====== DOCUMENT EXTRACT ======
NBD Bank v. Standard Bank & Trust Co.

956 F. Supp. 788, 1997 U.S. Dist. LEXIS 580, 1997 WL 18339
CourtDistrict Court, N.D. Illinois
DecidedJanuary 15, 1997
DocketNo. 93 C 7234
StatusPublished

This text of 956 F. Supp. 788 (NBD Bank v. Standard Bank & Trust Co.) is published on Counsel Stack Legal Research, covering District Court, N.D. Illinois primary law. Counsel Stack provides free access to over 12 million legal documents including statutes, case law, regulations, and constitutions.

Bluebook
NBD Bank v. Standard Bank & Trust Co., 956 F. Supp. 788, 1997 U.S. Dist. LEXIS 580, 1997 WL 18339 (N.D. Ill. 1997).

Opinion

MEMORANDUM OPINION AND ORDER

GOTTSCHALL, District Judge.

This matter is before the court on the motion for judgment on the pleadings of defendant Standard Bank and Trust Company (“Standard”). For the reasons set forth below, the motion is denied.
====== INFORMATION SUPPLIED ======
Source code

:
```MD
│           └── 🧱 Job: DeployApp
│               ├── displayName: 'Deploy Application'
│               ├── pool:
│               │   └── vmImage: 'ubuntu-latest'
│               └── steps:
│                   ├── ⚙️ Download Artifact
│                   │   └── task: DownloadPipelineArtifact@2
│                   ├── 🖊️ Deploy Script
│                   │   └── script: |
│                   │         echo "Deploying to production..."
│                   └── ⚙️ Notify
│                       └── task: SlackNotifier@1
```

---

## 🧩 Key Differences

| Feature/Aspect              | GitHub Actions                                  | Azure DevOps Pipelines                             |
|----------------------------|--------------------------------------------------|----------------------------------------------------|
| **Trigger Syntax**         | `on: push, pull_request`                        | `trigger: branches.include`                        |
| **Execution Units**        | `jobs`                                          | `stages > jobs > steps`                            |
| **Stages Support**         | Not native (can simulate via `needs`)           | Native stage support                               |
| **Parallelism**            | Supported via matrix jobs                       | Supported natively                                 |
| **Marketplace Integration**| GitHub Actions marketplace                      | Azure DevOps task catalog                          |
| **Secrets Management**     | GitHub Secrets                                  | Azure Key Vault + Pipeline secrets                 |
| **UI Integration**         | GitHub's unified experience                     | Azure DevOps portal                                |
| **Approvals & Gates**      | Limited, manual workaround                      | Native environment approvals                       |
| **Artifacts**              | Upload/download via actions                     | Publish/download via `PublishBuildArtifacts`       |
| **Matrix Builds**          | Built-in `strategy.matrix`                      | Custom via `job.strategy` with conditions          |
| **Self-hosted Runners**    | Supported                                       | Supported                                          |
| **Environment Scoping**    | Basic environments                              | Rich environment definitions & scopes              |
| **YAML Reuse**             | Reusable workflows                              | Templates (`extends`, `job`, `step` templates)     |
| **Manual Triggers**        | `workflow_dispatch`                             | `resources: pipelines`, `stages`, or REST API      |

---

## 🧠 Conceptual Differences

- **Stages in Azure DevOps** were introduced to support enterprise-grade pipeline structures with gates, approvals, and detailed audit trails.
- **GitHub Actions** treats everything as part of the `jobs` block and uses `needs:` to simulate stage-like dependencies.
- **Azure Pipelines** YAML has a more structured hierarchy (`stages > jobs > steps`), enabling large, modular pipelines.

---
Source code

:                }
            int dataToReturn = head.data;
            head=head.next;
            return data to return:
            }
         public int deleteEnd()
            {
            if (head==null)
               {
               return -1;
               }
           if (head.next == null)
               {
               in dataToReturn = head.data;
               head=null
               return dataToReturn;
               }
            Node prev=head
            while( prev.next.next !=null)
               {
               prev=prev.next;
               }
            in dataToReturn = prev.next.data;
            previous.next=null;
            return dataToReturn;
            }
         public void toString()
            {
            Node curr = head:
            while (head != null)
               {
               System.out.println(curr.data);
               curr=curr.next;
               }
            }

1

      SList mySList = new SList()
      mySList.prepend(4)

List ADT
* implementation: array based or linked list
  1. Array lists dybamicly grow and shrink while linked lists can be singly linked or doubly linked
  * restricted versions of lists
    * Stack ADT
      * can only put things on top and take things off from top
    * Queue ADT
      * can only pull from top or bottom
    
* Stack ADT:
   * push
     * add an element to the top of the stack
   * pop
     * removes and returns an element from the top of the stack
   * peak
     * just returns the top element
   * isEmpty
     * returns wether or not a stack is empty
======
> **PROBLEMS TO SOLVE**:
a) In the NBD Bank v. Standard Bank & Trust Co. opinion, quote the stretch from "This matter is" through "motion is denied.".
b) According to the NBD Bank v. Standard Bank & Trust Co. opinion, which judge wrote the memorandum opinion and order?
c) Carry on the NBD Bank v. Standard Bank & Trust Co. opinion from its last sentence.

> **ANSWER LIST**:
a)
This matter is before the court on the motion for judgment on the pleadings of defendant Standard Bank and Trust Company (“Standard”). For the reasons set forth below, the motion is denied.

b) District Judge Gottschall.

c)
BACKGROUND

This action arises out of a cheek kiting scheme allegedly first discovered by plaintiff NBD Bank (“NBD”). NBD alleges that on Thursday, November 18, 1993, the individual behind the check kiting scheme (“the perpetrator”) presented for deposit into customer accounts' at NBD checks in the aggregate amount of $3,997,406.75 drawn on various customer accounts maintained at Standard. First Amended Complaint for Declaratory Judgment and Other Relief (“Cmplt.”), ¶ 10. On Friday, November 19, 1993, by 8:00 a.m., NBD caused these checks to be presented to Standard. La Salle National Bank (“Lá Salle”), in its capacity as collecting bank, charged Standard’s account and provisionally credited NBD with these amounts. Cmplt., ¶ 11; First Amended Counterclaims (“Cntrclm.”), ¶ 8.

On the same day as did NBD, Standard also transacted business with the perpetrator or a related individual. Thus, on Thursday, November 18, 1993, the perpetrator caused to be presented to Standard for deposit into customer accounts at Standard checks in the aggregate amount of $4,025,000 drawn on customer accounts maintained at NBD. Cmplt., ¶ 8. On Friday, November 19, 1993, Standard caused the checks to be presented to NBD for payment. La Salle, in its capacity as collecting bank, charged NBD and provisionally credited Standard with the amount of the checks. Cmplt., ¶ 9; Cntrclm., ¶ 9.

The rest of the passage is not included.